— Provided records —
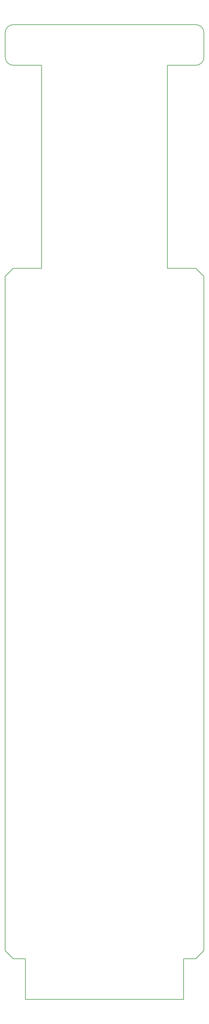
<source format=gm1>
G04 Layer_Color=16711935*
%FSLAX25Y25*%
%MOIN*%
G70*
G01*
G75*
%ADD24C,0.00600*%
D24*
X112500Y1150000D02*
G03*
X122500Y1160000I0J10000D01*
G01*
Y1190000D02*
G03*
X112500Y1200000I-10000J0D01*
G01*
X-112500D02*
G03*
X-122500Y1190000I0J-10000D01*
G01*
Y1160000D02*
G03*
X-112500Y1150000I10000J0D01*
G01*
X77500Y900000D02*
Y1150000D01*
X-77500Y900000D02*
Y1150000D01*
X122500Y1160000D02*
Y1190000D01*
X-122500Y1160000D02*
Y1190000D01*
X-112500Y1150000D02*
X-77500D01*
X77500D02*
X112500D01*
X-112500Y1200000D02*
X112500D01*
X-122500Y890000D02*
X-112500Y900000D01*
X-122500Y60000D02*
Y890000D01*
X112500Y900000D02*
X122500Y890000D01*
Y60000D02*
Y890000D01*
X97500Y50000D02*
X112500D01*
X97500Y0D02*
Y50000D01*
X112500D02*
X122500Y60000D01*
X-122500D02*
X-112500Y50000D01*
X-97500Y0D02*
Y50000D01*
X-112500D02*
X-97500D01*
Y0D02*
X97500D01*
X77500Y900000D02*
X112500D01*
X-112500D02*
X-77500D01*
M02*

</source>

...

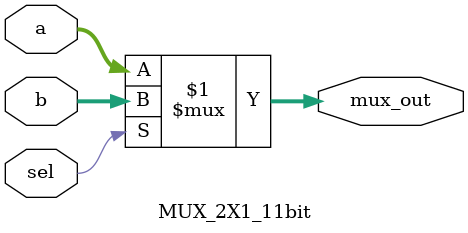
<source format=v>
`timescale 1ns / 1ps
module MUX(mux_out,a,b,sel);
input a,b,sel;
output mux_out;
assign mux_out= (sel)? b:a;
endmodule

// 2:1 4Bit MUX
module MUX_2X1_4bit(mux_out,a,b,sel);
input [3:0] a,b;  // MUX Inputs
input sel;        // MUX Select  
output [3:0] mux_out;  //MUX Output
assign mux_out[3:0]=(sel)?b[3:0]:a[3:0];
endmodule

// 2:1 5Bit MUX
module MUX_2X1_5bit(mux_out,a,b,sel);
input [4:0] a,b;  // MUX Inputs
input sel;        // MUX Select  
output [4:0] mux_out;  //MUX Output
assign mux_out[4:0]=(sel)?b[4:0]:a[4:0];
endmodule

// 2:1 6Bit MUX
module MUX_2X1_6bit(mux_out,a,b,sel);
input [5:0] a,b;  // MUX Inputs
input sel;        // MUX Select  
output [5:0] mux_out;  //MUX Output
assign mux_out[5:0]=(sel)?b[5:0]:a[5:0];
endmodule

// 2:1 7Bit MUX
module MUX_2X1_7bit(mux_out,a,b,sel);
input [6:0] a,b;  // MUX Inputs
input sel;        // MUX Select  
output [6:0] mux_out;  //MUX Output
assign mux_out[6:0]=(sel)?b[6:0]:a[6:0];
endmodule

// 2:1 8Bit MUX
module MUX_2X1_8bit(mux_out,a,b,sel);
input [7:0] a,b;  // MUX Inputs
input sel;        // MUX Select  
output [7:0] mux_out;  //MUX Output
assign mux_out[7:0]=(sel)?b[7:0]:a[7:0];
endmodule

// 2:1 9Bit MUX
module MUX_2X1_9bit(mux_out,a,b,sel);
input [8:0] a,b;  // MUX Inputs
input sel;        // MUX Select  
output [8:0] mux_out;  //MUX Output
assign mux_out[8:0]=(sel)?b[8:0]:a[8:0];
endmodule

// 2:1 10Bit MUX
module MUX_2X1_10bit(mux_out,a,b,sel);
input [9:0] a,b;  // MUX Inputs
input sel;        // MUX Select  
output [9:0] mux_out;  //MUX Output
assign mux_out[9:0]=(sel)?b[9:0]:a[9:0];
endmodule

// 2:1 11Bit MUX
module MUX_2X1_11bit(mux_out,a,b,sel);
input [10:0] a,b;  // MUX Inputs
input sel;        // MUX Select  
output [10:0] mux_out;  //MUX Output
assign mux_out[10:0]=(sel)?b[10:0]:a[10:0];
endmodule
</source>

— What the task requires —
Look above for the line with "assign mux_out[7:0]=(sel)?b[7:0]:a[7:0];" and the line with "2:1 10Bit MUX". Retype those two lines and every line between them exactly, adding nothing.

— Worked solution —
assign mux_out[7:0]=(sel)?b[7:0]:a[7:0];
endmodule

// 2:1 9Bit MUX
module MUX_2X1_9bit(mux_out,a,b,sel);
input [8:0] a,b;  // MUX Inputs
input sel;        // MUX Select  
output [8:0] mux_out;  //MUX Output
assign mux_out[8:0]=(sel)?b[8:0]:a[8:0];
endmodule

// 2:1 10Bit MUX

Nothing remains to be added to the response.